Kunjungan tersebut dilakukan untuk memastikan kondisi rumah tidak layak huni (RTLH) yang akan mendapatkan bantuan perbaikan melalui program BSPS. Peninjauan lapangan ini menjadi bagian dari komitmen pemerintah pusat dalam mempercepat penanganan rumah tidak layak huni agar masyarakat dapat tinggal di rumah yang sehat, aman, dan layak huni.
Dalam kesempatan tersebut, Fitrah menegaskan bahwa rumah dengan kondisi lembab dan tidak memenuhi standar kesehatan harus segera ditangani karena berpotensi menimbulkan berbagai penyakit bagi penghuninya. Oleh karena itu, pemerintah berupaya mempercepat proses verifikasi dan penetapan rumah penerima bantuan.
“Rumah dengan tingkat kelembaban tinggi seperti ini wajib segera dibantu karena berpotensi menjadi sumber penyakit bagi penghuninya,” ujarnya saat meninjau salah satu rumah warga.
Ia juga menjelaskan bahwa rumah-rumah yang telah dinyatakan tidak layak huni akan segera ditetapkan melalui Surat Keputusan (SK) sehingga proses perbaikan dapat segera dilaksanakan tanpa harus menunggu waktu lama.
Sementara itu, Bupati Sumedang H. Dony Ahmad Munir yang turut mendampingi kunjungan tersebut menyampaikan bahwa pada tahap pertama program BSPS, sebanyak 550 unit rumah tidak layak huni di Kabupaten Sumedang akan diperbaiki menjadi rumah layak huni.

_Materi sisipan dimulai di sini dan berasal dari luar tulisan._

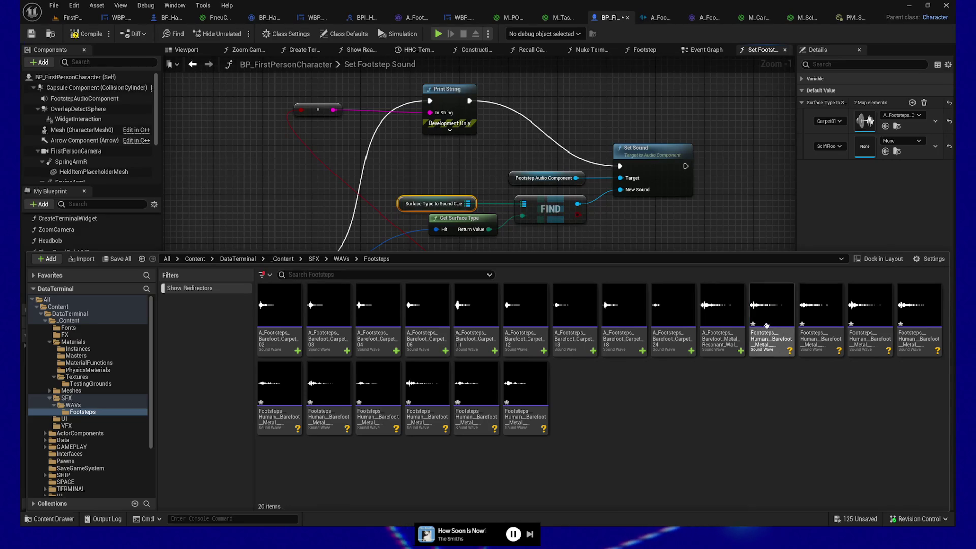
mouse_move(775, 341)
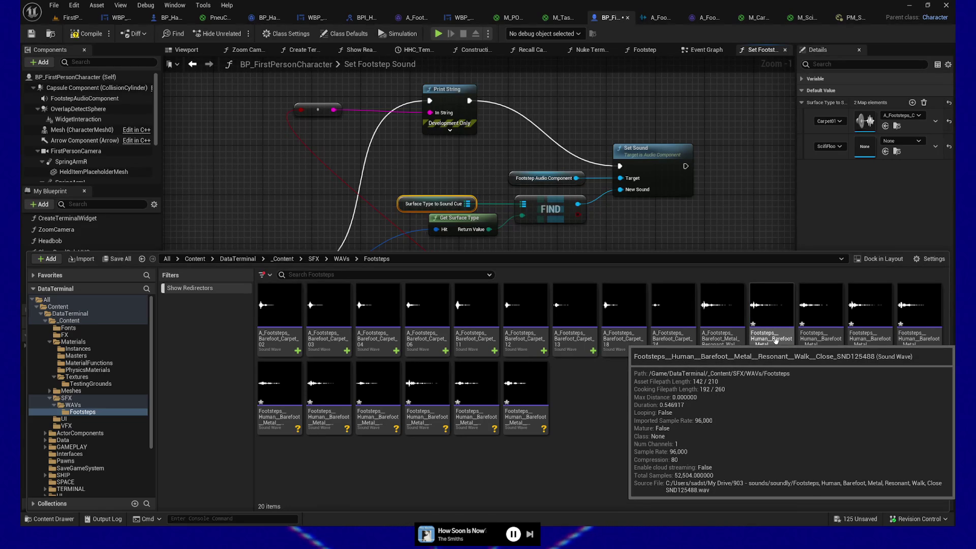
click(774, 328)
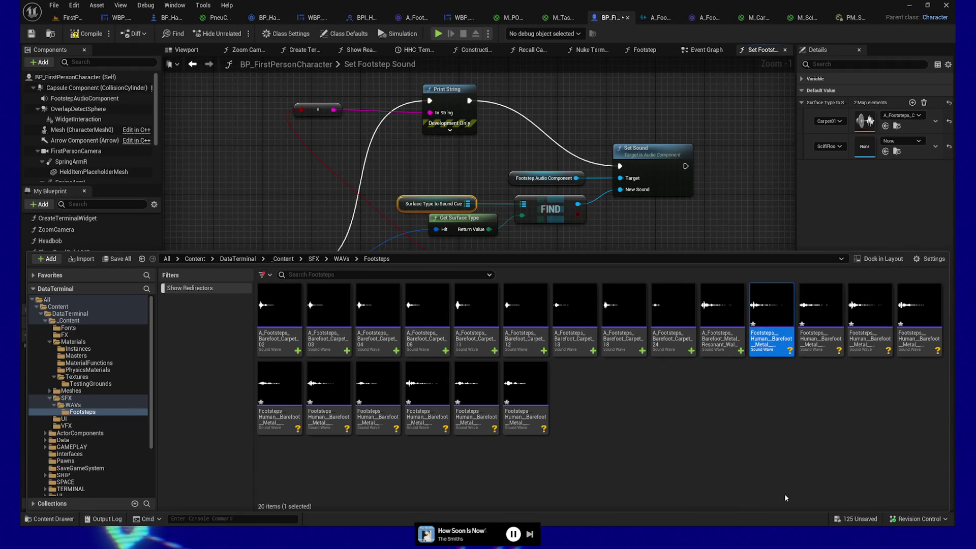
Step: Delete the unwanted sound and rename the next one with the A_Footsteps_Barefoot_Metal_Resonant_Walk_ prefix
key(Delete)
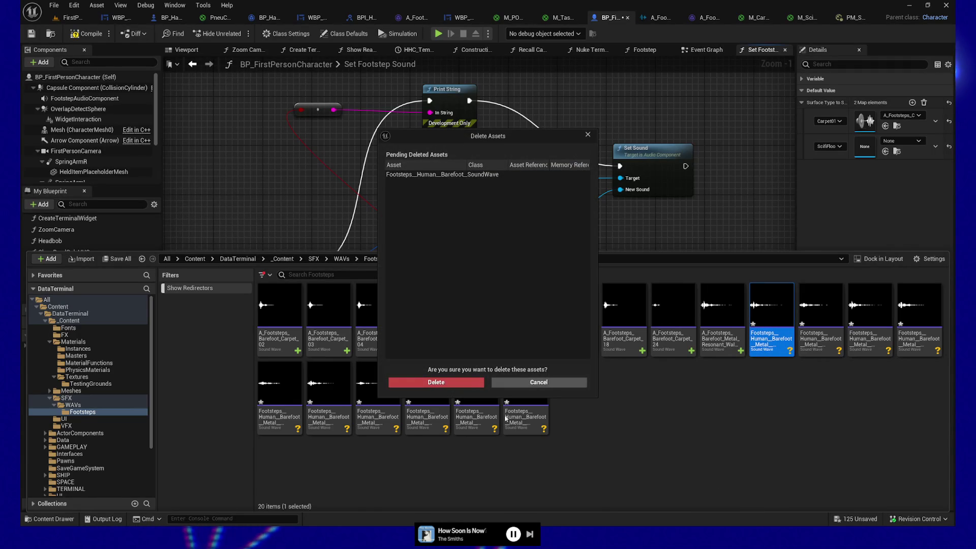
click(467, 386)
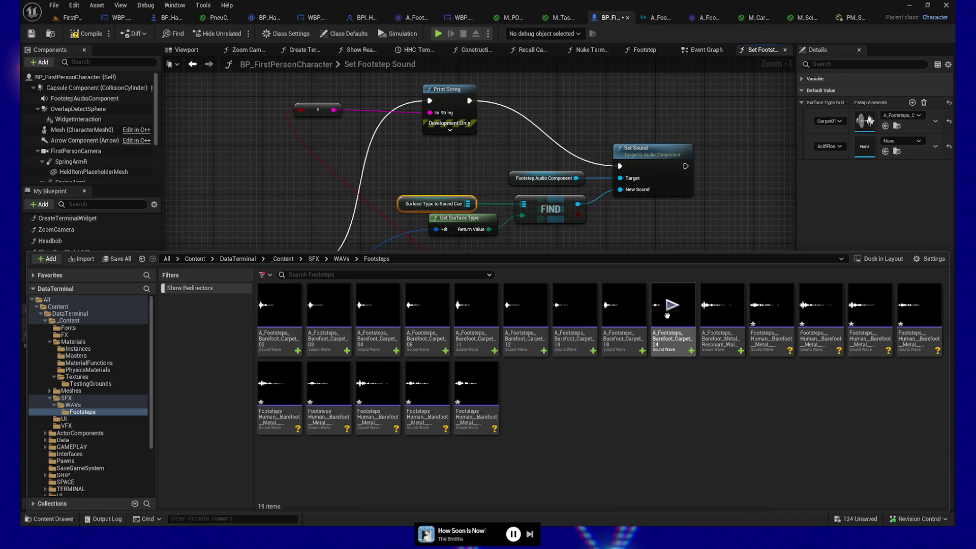
click(775, 349)
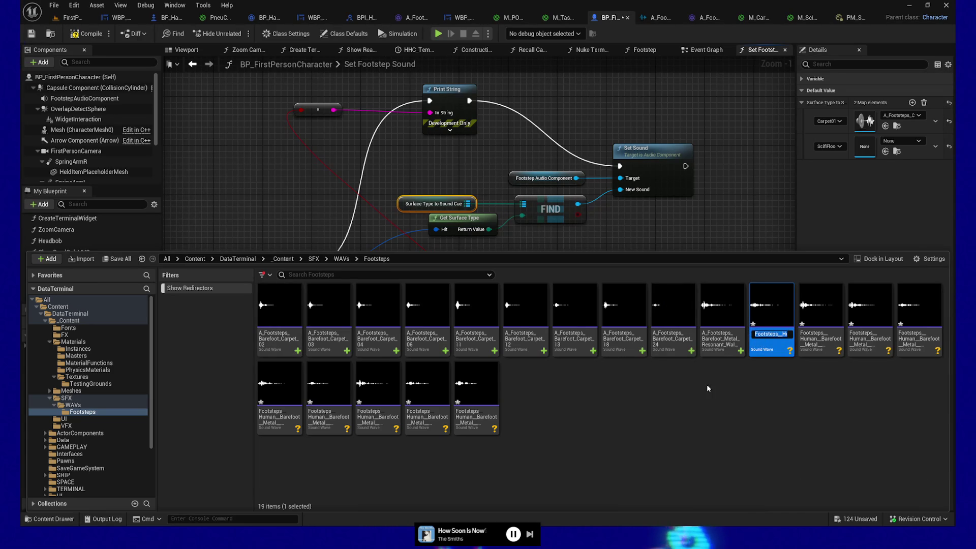
key(F2)
key(ctrl+a)
key(ctrl+v)
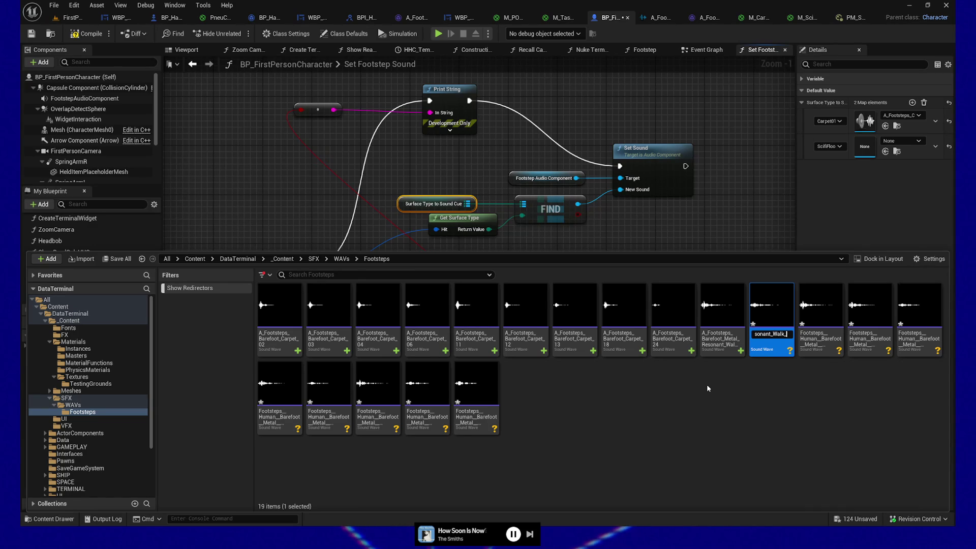
key(Return)
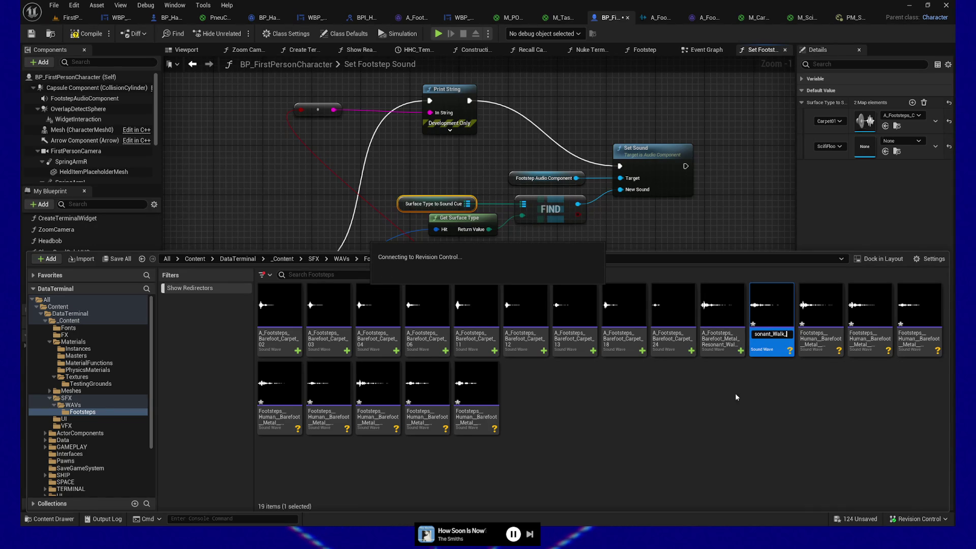
Step: Rename the remaining first-row sounds to A_Footsteps_Barefoot_Metal_Resonant_Walk_ plus their numbers, e.g. Walk_06
click(829, 335)
key(F2)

“Pada tahap awal ini terdapat 550 rumah yang akan diperbaiki, salah satunya di wilayah Sumedang Kota dengan sekitar 100 rumah tidak layak huni,” ungkapnya.
Dony menambahkan bahwa pelaksanaan program tersebut didukung oleh anggaran lebih dari Rp10 miliar serta melibatkan berbagai pihak dalam semangat kolaborasi dan gotong royong.
Selain dukungan dari pemerintah, program ini juga diperkuat melalui dana Corporate Social Responsibility (CSR) dari PT CKJT sebesar Rp5 juta per unit serta bantuan dari BAZNAS sebesar Rp3 juta. Adapun bentuk keswadayaan masyarakat diwujudkan melalui gotong royong tenaga dari warga sekitar yang dikoordinasikan oleh RT dan RW setempat.
Melalui kolaborasi antara pemerintah pusat, pemerintah daerah, sektor usaha, serta partisipasi aktif masyarakat, diharapkan program perbaikan rumah tidak layak huni di Kabupaten Sumedang dapat berjalan optimal dan memberikan dampak nyata bagi peningkatan kualitas hidup masyarakat.
“Dengan kebersamaan dan gotong royong, kami optimistis rumah-rumah tidak layak huni di Sumedang dapat segera berubah menjadi rumah yang sehat, aman, dan layak ditempati,” pungkasnya.